Lithuanian Translation Appears

The Lithuanian translation of Underground, called Pogrindis, appeared in Lithuania in 2013.  Here’s a link to an article about the novel’s background (in Lithuanian) as well as an interview with Tomas Donela, who has optioned the film rights. As for the novel itself, it’s available from the publisher at the link here.

For details of the book fair, see my blog post. Also her are a few more links to Lithuanian reviews and profiles: 1, 2, and a third one here. (If the last link doesn’t work, as mine is having trouble, you can find the review at Literatura ir Menas).

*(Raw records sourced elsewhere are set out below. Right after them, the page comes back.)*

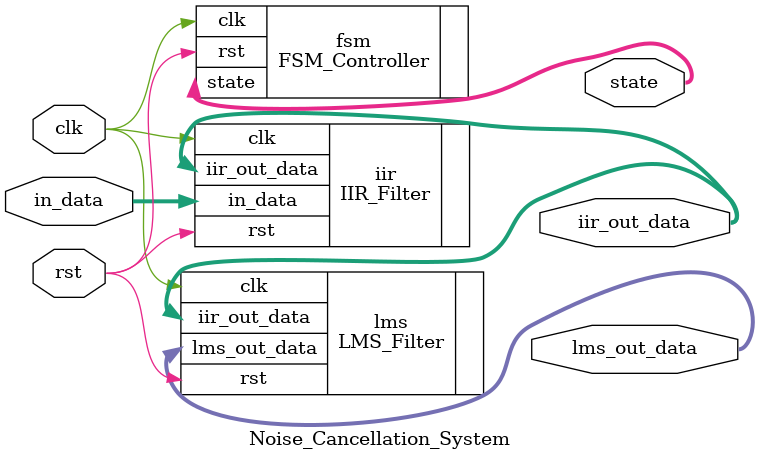
<source format=v>
module Noise_Cancellation_System(input clk, input rst, input [15:0] in_data, 
                                 output [15:0] iir_out_data, output [15:0] lms_out_data, output [1:0] state);
  
  IIR_Filter iir(.clk(clk), .rst(rst), .in_data(in_data), .iir_out_data(iir_out_data));
  LMS_Filter lms(.clk(clk), .rst(rst), .iir_out_data(iir_out_data), .lms_out_data(lms_out_data));
  FSM_Controller fsm(.clk(clk), .rst(rst), .state(state));
  
endmodule

</source>
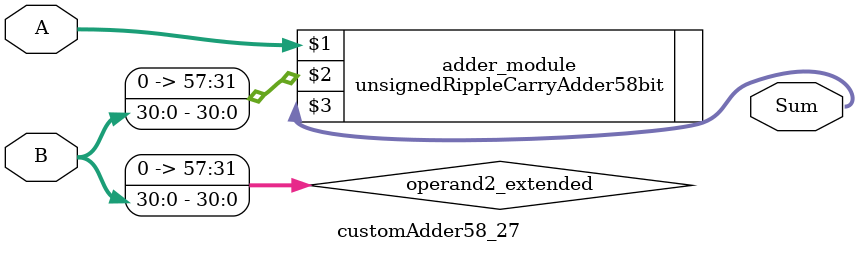
<source format=v>
module customAdder58_27(
                        input [57 : 0] A,
                        input [30 : 0] B,
                        
                        output [58 : 0] Sum
                );

        wire [57 : 0] operand2_extended;
        
        assign operand2_extended =  {27'b0, B};
        
        unsignedRippleCarryAdder58bit adder_module(
            A,
            operand2_extended,
            Sum
        );
        
        endmodule
        
</source>
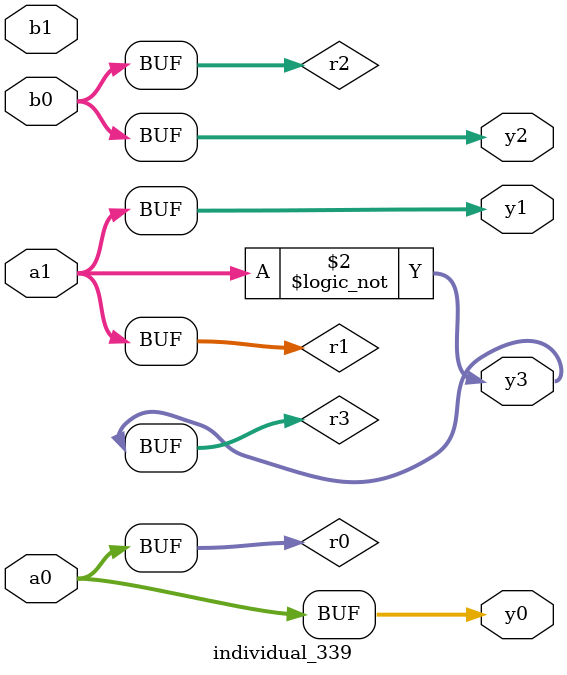
<source format=sv>
module individual_339(input logic [15:0] a1, input logic [15:0] a0, input logic [15:0] b1, input logic [15:0] b0, output logic [15:0] y3, output logic [15:0] y2, output logic [15:0] y1, output logic [15:0] y0);
logic [15:0] r0, r1, r2, r3; 
 always@(*) begin 
	 r0 = a0; r1 = a1; r2 = b0; r3 = b1; 
 	 r3 = ! a1 ;
 	 y3 = r3; y2 = r2; y1 = r1; y0 = r0; 
end
endmodule
</source>
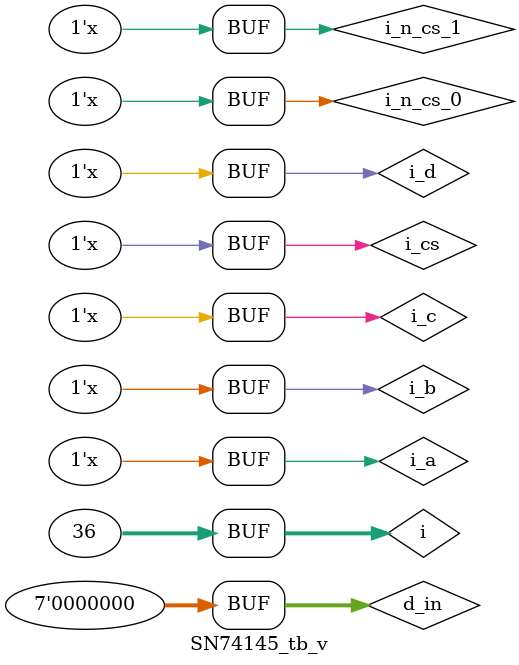
<source format=v>

`timescale 1ms/1ms

module SN74145_tb_v;
  
  reg  i_a, i_b, i_c, i_d;
  reg  i_cs, i_n_cs_0, i_n_cs_1;
  wire o_0, o_1, o_2, o_3, o_4, o_5, o_6, o_7, o_8, o_9;
 
  
  // reg i_a, i_b, i_c, i_d;
  reg [6:0] d_in = 4'b0000;
  integer i;
  
  // duv port map options:
  // SN74145_v__no_always duv (.i_code(i_code), .o_code(o_code), .o_valid(o_valid)); 
  SN74145_v duv (.i_a(i_a), .i_b(i_b), .i_c(i_c), .i_d(i_d),
                                  .i_cs(i_cs), .i_n_cs_0(i_n_cs_0), .i_n_cs_1(i_n_cs_1),
                                  .o_0 (o_0 ),
                                  .o_1 (o_1 ),
                                  .o_2 (o_2 ),
                                  .o_3 (o_3 ),
                                  .o_4 (o_4 ),
                                  .o_5 (o_5 ),
                                  .o_6 (o_6 ),
                                  .o_7 (o_7 ),
                                  .o_8 (o_8 ),
                                  .o_9 (o_9 )); 
  
  //procedure statement
  initial begin
      
      
      // #1000 i_code = 4'b1111;
      // #1000 i_code = 4'b1111;
      // #1000 i_code = 4'b1111;
      // #1000 i_code = 4'b0100;
      // #1000 i_code = 4'b0101;
      // #1000 i_code = 4'b0001;
      // #1000 i_code = 4'b0000;
      
      
      for (i = 0 ; i < 36 ; i = i + 1) begin
        // #1000 i_code = d_in;
        #1000 i_a = d_in[0]; i_b = d_in[1]; i_c = d_in[2]; i_d = d_in[3]; i_cs = d_in[4]; i_n_cs_0 = d_in[5]; i_n_cs_1 = d_in[6];
        d_in = d_in + 1;
      end
          
    end

endmodule

</source>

Here’s a Lithuanian television interview I did for an operation called “Alchemija.”

Film Option

I am so pleased to have sold the option to Underground

to Tomas Donela of Donelos Studija.

I saw his film, Atsisveikinimas, in the European festival that played in Toronto last fall, and was particularly impressed by the cinematography.

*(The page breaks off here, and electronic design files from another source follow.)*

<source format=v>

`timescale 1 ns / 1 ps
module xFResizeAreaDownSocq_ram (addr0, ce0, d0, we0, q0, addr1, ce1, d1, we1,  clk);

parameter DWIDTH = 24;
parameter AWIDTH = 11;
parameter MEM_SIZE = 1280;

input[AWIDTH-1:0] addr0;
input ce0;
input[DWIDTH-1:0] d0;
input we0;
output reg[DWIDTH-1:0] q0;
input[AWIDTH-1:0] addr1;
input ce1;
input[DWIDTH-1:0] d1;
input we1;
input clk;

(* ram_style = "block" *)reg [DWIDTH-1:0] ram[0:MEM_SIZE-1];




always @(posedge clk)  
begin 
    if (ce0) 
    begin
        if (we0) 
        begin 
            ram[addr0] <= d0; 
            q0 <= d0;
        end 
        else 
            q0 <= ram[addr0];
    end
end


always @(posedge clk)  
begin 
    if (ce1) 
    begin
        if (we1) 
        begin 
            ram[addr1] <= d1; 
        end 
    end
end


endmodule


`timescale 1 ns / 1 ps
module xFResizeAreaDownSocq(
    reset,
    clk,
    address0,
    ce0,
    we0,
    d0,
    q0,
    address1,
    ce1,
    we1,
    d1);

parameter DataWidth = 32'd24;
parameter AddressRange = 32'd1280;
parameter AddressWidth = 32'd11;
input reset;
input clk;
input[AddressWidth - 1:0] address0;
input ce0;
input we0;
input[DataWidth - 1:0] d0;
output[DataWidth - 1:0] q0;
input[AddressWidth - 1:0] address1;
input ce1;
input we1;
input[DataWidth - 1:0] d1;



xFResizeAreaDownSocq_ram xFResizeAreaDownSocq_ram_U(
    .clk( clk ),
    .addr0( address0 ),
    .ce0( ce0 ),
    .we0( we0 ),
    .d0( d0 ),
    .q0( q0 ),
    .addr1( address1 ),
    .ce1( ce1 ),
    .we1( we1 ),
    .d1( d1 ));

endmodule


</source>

It would be great to see this project come together.

 

Update: May 31, 2016:

The Lithuanian Ministry of Culture awarded twenty-eight thousand Euros for development, so a few years later, this project is still alive.

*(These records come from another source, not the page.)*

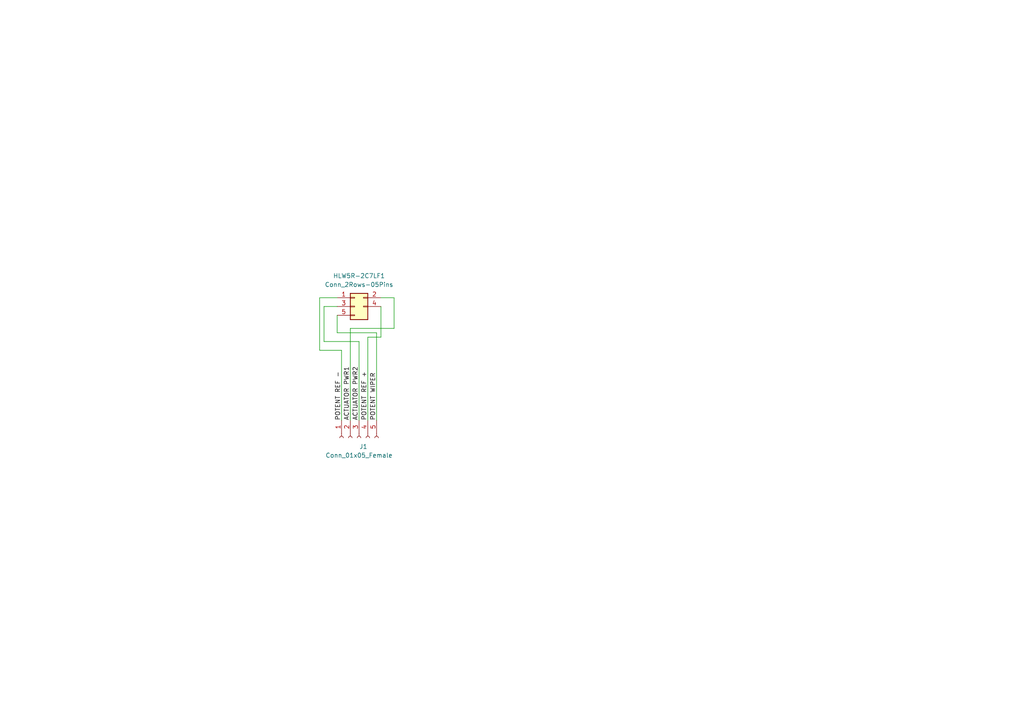
<source format=kicad_sch>
(kicad_sch (version 20211123) (generator eeschema)

  (uuid 9538e4ed-27e6-4c37-b989-9859dc0d49e8)

  (paper "A4")

  


  (wire (pts (xy 110.49 88.9) (xy 110.49 97.79))
    (stroke (width 0) (type default) (color 0 0 0 0))
    (uuid 049305e5-23df-4a21-b1a1-dec44b82f758)
  )
  (wire (pts (xy 109.22 96.52) (xy 109.22 121.92))
    (stroke (width 0) (type default) (color 0 0 0 0))
    (uuid 0d3d22fc-81ff-45af-a40b-16bf954c137f)
  )
  (wire (pts (xy 97.79 91.44) (xy 97.79 96.52))
    (stroke (width 0) (type default) (color 0 0 0 0))
    (uuid 13519bb4-6f37-4895-a5db-069b465c8754)
  )
  (wire (pts (xy 101.6 95.25) (xy 101.6 121.92))
    (stroke (width 0) (type default) (color 0 0 0 0))
    (uuid 1f5344ec-941e-49c9-987d-084712d560f3)
  )
  (wire (pts (xy 99.06 101.6) (xy 99.06 121.92))
    (stroke (width 0) (type default) (color 0 0 0 0))
    (uuid 3e02f386-856f-4e45-b63f-adcda5c51a5b)
  )
  (wire (pts (xy 106.68 97.79) (xy 106.68 121.92))
    (stroke (width 0) (type default) (color 0 0 0 0))
    (uuid 444e5d42-4599-4fe6-9767-de56e5dee691)
  )
  (wire (pts (xy 93.98 88.9) (xy 93.98 99.06))
    (stroke (width 0) (type default) (color 0 0 0 0))
    (uuid 45926f0a-6aa9-489c-aa16-85888575bc0f)
  )
  (wire (pts (xy 97.79 86.36) (xy 92.71 86.36))
    (stroke (width 0) (type default) (color 0 0 0 0))
    (uuid 49a590ae-9e29-4657-837a-97455d278cb1)
  )
  (wire (pts (xy 114.3 86.36) (xy 114.3 95.25))
    (stroke (width 0) (type default) (color 0 0 0 0))
    (uuid 4c175f8f-c5fb-4355-8379-1b87c00ab861)
  )
  (wire (pts (xy 110.49 86.36) (xy 114.3 86.36))
    (stroke (width 0) (type default) (color 0 0 0 0))
    (uuid 566cf969-5594-4390-940e-b3905c03469f)
  )
  (wire (pts (xy 104.14 99.06) (xy 104.14 121.92))
    (stroke (width 0) (type default) (color 0 0 0 0))
    (uuid 64dde4cb-9f5a-426e-9fbf-c3231713ba2c)
  )
  (wire (pts (xy 93.98 99.06) (xy 104.14 99.06))
    (stroke (width 0) (type default) (color 0 0 0 0))
    (uuid 712cad95-973f-407e-a80b-c008cc3bdae7)
  )
  (wire (pts (xy 92.71 86.36) (xy 92.71 101.6))
    (stroke (width 0) (type default) (color 0 0 0 0))
    (uuid a12bda84-cbba-45af-ac61-931b7feb8cb4)
  )
  (wire (pts (xy 97.79 88.9) (xy 93.98 88.9))
    (stroke (width 0) (type default) (color 0 0 0 0))
    (uuid a41fc7d8-b101-4dab-b867-02b4f8db496d)
  )
  (wire (pts (xy 92.71 101.6) (xy 99.06 101.6))
    (stroke (width 0) (type default) (color 0 0 0 0))
    (uuid b61a6b50-c040-4a0e-a0b1-069fc249739b)
  )
  (wire (pts (xy 110.49 97.79) (xy 106.68 97.79))
    (stroke (width 0) (type default) (color 0 0 0 0))
    (uuid c6690ed5-b79f-403e-93a3-98961ba163ed)
  )
  (wire (pts (xy 97.79 96.52) (xy 109.22 96.52))
    (stroke (width 0) (type default) (color 0 0 0 0))
    (uuid cbcf0e2e-d51d-435d-aa4e-5fb8e8d47809)
  )
  (wire (pts (xy 114.3 95.25) (xy 101.6 95.25))
    (stroke (width 0) (type default) (color 0 0 0 0))
    (uuid e93ee68d-eaca-4d5f-8039-2c05a18d1184)
  )

  (label "ACTUATOR PWR2" (at 104.14 121.92 90)
    (effects (font (size 1.27 1.27)) (justify left bottom))
    (uuid 1bae38ac-be07-4072-b319-f42a478f8a83)
  )
  (label "POTENT REF +" (at 106.68 121.92 90)
    (effects (font (size 1.27 1.27)) (justify left bottom))
    (uuid 32395e3b-b2b7-422f-a352-72fdc8e8ac62)
  )
  (label "POTENT WIPER" (at 109.22 121.92 90)
    (effects (font (size 1.27 1.27)) (justify left bottom))
    (uuid a1ff2bf8-b2c4-4ce4-a868-1a1534314040)
  )
  (label "ACTUATOR PWR1" (at 101.6 121.92 90)
    (effects (font (size 1.27 1.27)) (justify left bottom))
    (uuid bc48fdac-cb52-4fb0-8dfb-9ce18bafb9ba)
  )
  (label "POTENT REF -" (at 99.06 121.92 90)
    (effects (font (size 1.27 1.27)) (justify left bottom))
    (uuid ca9f6f8c-ce49-479e-bf69-9abc4ed36a6b)
  )

  (symbol (lib_id "Connector:Conn_01x05_Female") (at 104.14 127 90) (mirror x) (unit 1)
    (in_bom yes) (on_board yes)
    (uuid 5017618a-3028-4818-b382-40d730510d49)
    (property "Reference" "J1" (id 0) (at 105.41 129.54 90))
    (property "Value" "Conn_01x05_Female" (id 1) (at 104.14 132.08 90))
    (property "Footprint" "Connector_PinHeader_2.54mm:PinHeader_1x05_P2.54mm_Vertical" (id 2) (at 104.14 127 0)
      (effects (font (size 1.27 1.27)) hide)
    )
    (property "Datasheet" "~" (id 3) (at 104.14 127 0)
      (effects (font (size 1.27 1.27)) hide)
    )
    (pin "1" (uuid 25cbf65c-b0a2-4075-9859-a77c81be0598))
    (pin "2" (uuid 15450c99-c3da-4c5e-b79e-efe68dc94d21))
    (pin "3" (uuid d5fb1016-c293-41cf-a992-17d08152c679))
    (pin "4" (uuid 490f1b76-11a7-4dd9-9b7a-7f1899d35d4f))
    (pin "5" (uuid 4ef79b22-88fe-45d2-99f7-8d367793e669))
  )

  (symbol (lib_id "Connector_Generic:Conn_2Rows-05Pins") (at 102.87 88.9 0) (unit 1)
    (in_bom yes) (on_board yes) (fields_autoplaced)
    (uuid d4d1bd68-a9e6-402c-9443-93b1d7dcbad3)
    (property "Reference" "HLW5R-2C7LF1" (id 0) (at 104.14 80.01 0))
    (property "Value" "Conn_2Rows-05Pins" (id 1) (at 104.14 82.55 0))
    (property "Footprint" "Library:HLW5R-2C7LF" (id 2) (at 102.87 88.9 0)
      (effects (font (size 1.27 1.27)) hide)
    )
    (property "Datasheet" "~" (id 3) (at 102.87 88.9 0)
      (effects (font (size 1.27 1.27)) hide)
    )
    (pin "1" (uuid 11f13304-bd4b-4b91-bb72-2e84ab0b85a5))
    (pin "2" (uuid b8589e00-0483-400e-942d-568ea8cb1ed7))
    (pin "3" (uuid a199448e-aaff-46f6-b21d-e01219dfab4b))
    (pin "4" (uuid f4d79b65-a8e9-4444-a42a-afc59dad5c4c))
    (pin "5" (uuid 1bb09192-a617-4d89-aa89-2f67303cf870))
  )

  (sheet_instances
    (path "/" (page "1"))
  )

  (symbol_instances
    (path "/d4d1bd68-a9e6-402c-9443-93b1d7dcbad3"
      (reference "HLW5R-2C7LF1") (unit 1) (value "Conn_2Rows-05Pins") (footprint "Library:HLW5R-2C7LF")
    )
    (path "/5017618a-3028-4818-b382-40d730510d49"
      (reference "J1") (unit 1) (value "Conn_01x05_Female") (footprint "Connector_PinHeader_2.54mm:PinHeader_1x05_P2.54mm_Vertical")
    )
  )
)

</source>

The Return of Buying on Time

I was working through galleys of one of my books last weekend, and while this is not so unusual an activity for a writer, what is unusual is that the galleys were for a book that came out in 1997.

Porcupine’s Quill is doing another printing of that collection of stories, which has never ben out of print, I might add.  But the films were so old the proces had to be done again.  There is also an ebook of Buying on Time now available at the Porcupine’s Quill site.

I hadn’t read this material for fifteen years and it was a delight to read it again. I had even forgotten some of the jokes and laughed anew (I don’t usually laugh at my own jokes).  Publisher Tim Inkster warned me to resist the urge to rewrite. That was very hard to do because I am a rewriter by nature.

But Tim did permit me a few corrections – oddball things. The book had already been through four reprints, but I still found a couple of details we had all missed. I called sandwich meat “baloney” for 150 pages, and then somewhere around page 180 I elevated it to “bologna”.

Most writers do not reread their works, and I never do once they are in print, so this was instructive. The lesson is that a work of fiction is never finished to the writer – one could keep on writing forever, but editors and publishers wisely forbid us to do that.